Eastern and Western approaches to schooling do have commonalities with
each other. At times, they even echo the thrilling redefinition of
education offered by Bahá’u’lláh in his prophetic 19th-century mission
and elaborated by his son ‘Abdu’l‑Bahá into the 20th. All place
education at or near the centre of human society. While it is tempting
to think that merely adopting the best of existing models would result
in the perfect synthesis, a global approach requires a higher order of
thinking than that which created problematic existing systems.
Western teaching has evolved, for the past 50 years at least, past the
conception of tabula rasa, that students are “blank
slates”, empty vessels into which information is poured. During
Howden’s career in Ontario, collaborative and interest-based approaches
to education grew, as did the demands on teachers to provide guidance
in areas formerly the job of family or religion: from anti-bullying to
recycling, the “ever-expanding curriculum” that teachers are often
blamed for not delivering adequately. Still, there was plenty of room
for him to infuse language, literature and writing classes with a love
for ideas and the search for truth, challenging and broadening his
mainly small-town students.
A 2009 family move to Dalian brought Howden five years of cultural
learning while teaching in two universities, and a close-up of Chinese
education. The Chinese system with its gao kao (“high test”) fosters
rigorous study both in and outside of the classroom. Students generally
learn in a much more receptive mode than their Western counterparts,
are masters of memorization and teachers are profoundly respected. Tens
of millions have been educated out of poverty, and incredible
scientific and technical prowess has rapidly been achieved, fuelling
China’s global emergence. Howden shared poignant insights of student
friends who broadened their education by studying the “Ruhi Institute”

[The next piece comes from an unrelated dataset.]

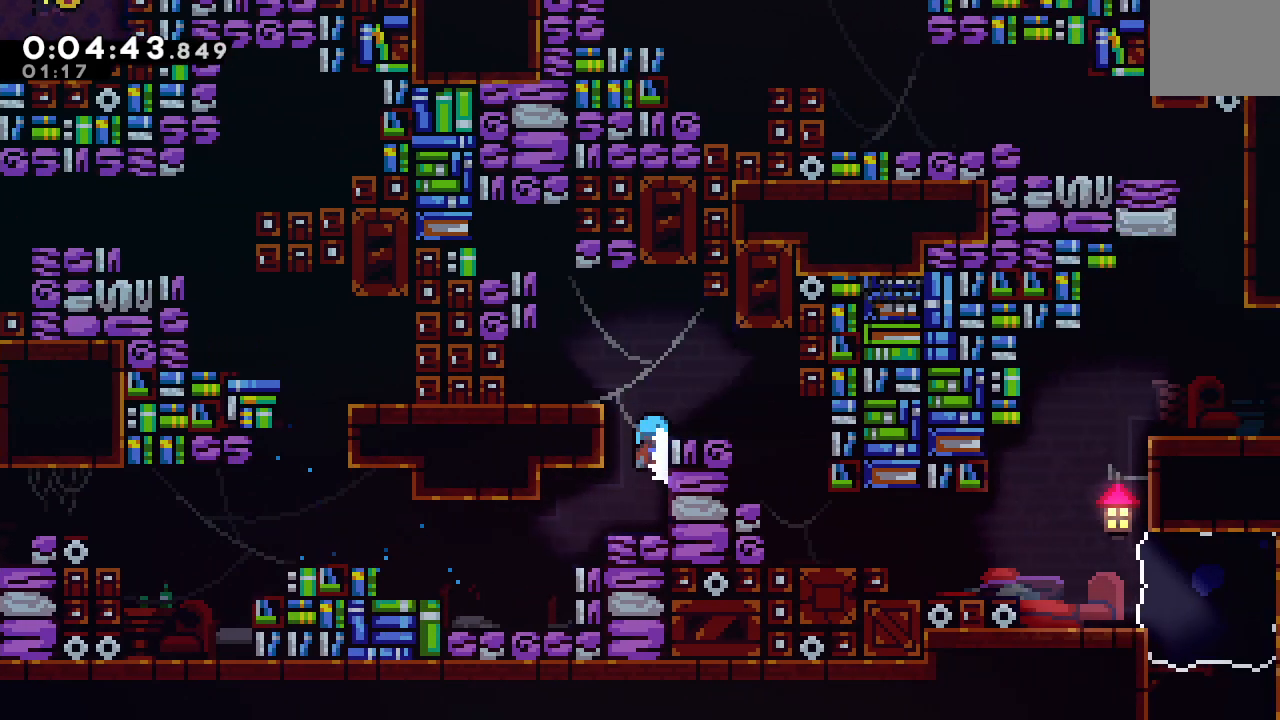
{"dt_ms": 500, "buttons": ["CIRCLE", "R1", "DPAD_RIGHT"], "left_stick": "center", "right_stick": "center", "events": [[50, "CIRCLE", "down"], [167, "CIRCLE", "up"], [217, "R1", "down"], [483, "CIRCLE", "down"]]}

materials on Bahá’í wisdom, practices and avenues of service. They were
hungry for knowledge, and their discipline was remarkable.
Howden’s conclusion was threefold. First, Bahá’í teachings on human
nature, and the scope and purpose of education, are revolutionary.
Human beings “are mines rich in gems of inestimable value”, in need of
learning methods that not only respect material (subsistence needs) and
human education (all the arts and sciences and crafts), but also divine
education: spiritual awareness and deep morality. What’s more, the
purpose of learning is to bring about progressively higher forms of
unity; according to Bahá’u’lláh, this is also the
purpose of justice. Universal education becomes not
just a benevolent human right, but a planetary necessity.
Second – the biggest idea – is the sweeping Bahá’í
view of history. Mankind’s social evolution has been guided by divine
Educators, spiritually gifted souls that have always, and everywhere,
impelled the advance of human civilization. Some we know; many we
don’t. But from Abraham, Buddha, Jesus Christ and Muhammad, to the
“Peacemaker” or the Seven Grandfathers of North American Indigenous
traditions, every tribe and nation has been taught.
Education is the very pattern of our collective advancement.
Finally, guided especially by the precepts of Bahá’u’lláh – whether we
recognize it or not – humanity is learning how to unite
itself. Create justice. Eliminate prejudices, economic extremes.
Harmonize rationality and spirituality. Uplift everyone via a complete
and coherent vision of education. These are the requirements as we
conceive and achieve the oneness of humanity.